======== The data

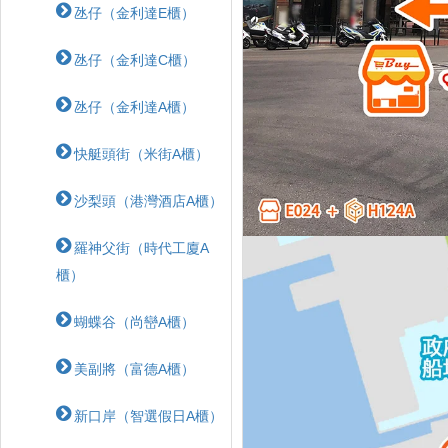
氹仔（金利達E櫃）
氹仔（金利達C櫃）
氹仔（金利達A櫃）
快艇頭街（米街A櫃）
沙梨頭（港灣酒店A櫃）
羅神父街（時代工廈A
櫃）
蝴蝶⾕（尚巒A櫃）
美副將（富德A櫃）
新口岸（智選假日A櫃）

================

> _About this exercise_: Repeat, exactly and in full, all records above, but include no pictures.

> _Exercise answer_:
氹仔（金利達E櫃）
氹仔（金利達C櫃）
氹仔（金利達A櫃）
快艇頭街（米街A櫃）
沙梨頭（港灣酒店A櫃）
羅神父街（時代工廈A
櫃）
蝴蝶⾕（尚巒A櫃）
美副將（富德A櫃）
新口岸（智選假日A櫃）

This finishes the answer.